DATA PROVIDED below:

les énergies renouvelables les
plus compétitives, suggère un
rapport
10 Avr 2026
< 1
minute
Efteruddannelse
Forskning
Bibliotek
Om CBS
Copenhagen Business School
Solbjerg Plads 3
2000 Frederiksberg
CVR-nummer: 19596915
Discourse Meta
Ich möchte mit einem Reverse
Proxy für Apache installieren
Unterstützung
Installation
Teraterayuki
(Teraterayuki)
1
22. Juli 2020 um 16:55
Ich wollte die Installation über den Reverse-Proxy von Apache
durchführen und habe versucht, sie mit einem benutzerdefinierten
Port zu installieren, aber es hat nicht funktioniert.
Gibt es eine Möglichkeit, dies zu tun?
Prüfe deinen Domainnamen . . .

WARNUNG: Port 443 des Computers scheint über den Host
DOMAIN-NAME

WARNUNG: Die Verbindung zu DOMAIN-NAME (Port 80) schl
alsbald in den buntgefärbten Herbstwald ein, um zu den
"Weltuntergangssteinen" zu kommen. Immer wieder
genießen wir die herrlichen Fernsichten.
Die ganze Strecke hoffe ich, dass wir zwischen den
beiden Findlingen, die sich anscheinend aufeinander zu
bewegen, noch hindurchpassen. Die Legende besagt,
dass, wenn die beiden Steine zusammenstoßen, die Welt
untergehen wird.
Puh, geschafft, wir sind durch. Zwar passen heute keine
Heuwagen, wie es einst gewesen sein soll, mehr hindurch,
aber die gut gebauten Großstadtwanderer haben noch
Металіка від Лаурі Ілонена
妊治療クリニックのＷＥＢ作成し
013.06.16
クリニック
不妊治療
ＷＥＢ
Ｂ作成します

End of DATA PROVIDED.

■ ASSIGNMENT ■
Give back exactly the lines from the one containing "kommen. Immer wieder" through the last line of the records.

■ PROBLEM SOLUTION ■
"Weltuntergangssteinen" zu kommen. Immer wieder
genießen wir die herrlichen Fernsichten.
Die ganze Strecke hoffe ich, dass wir zwischen den
beiden Findlingen, die sich anscheinend aufeinander zu
bewegen, noch hindurchpassen. Die Legende besagt,
dass, wenn die beiden Steine zusammenstoßen, die Welt
untergehen wird.
Puh, geschafft, wir sind durch. Zwar passen heute keine
Heuwagen, wie es einst gewesen sein soll, mehr hindurch,
aber die gut gebauten Großstadtwanderer haben noch
Металіка від Лаурі Ілонена
妊治療クリニックのＷＥＢ作成し
013.06.16
クリニック
不妊治療
ＷＥＢ
Ｂ作成します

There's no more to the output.